> _DATASET_:
######

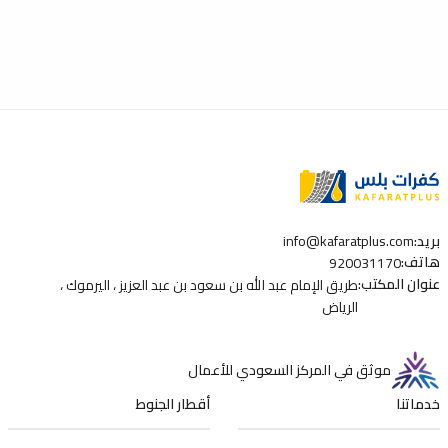
جهاز الشحن المناسب يُحدث فرق
سيارتك وتكلفة الصيانة الإجما
بريد
:
info@kafaratplus.com
هاتف
:
920031170
عنوان المكتب
:
طريق الإمام عبد الله بن سعود بن عبد العزيز ، اليرموك ،
الرياض
موثق في المركز السعودي للأعمال
خدماتنا
أقطار الجنوط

######

> _WRITTEN TASK_: Can you reproduce the text of every entry above word for word, leaving out the pictures?

> _WRITTEN RESPONSE_:
جهاز الشحن المناسب يُحدث فرق
سيارتك وتكلفة الصيانة الإجما
بريد
:
info@kafaratplus.com
هاتف
:
920031170
عنوان المكتب
:
طريق الإمام عبد الله بن سعود بن عبد العزيز ، اليرموك ،
الرياض
موثق في المركز السعودي للأعمال
خدماتنا
أقطار الجنوط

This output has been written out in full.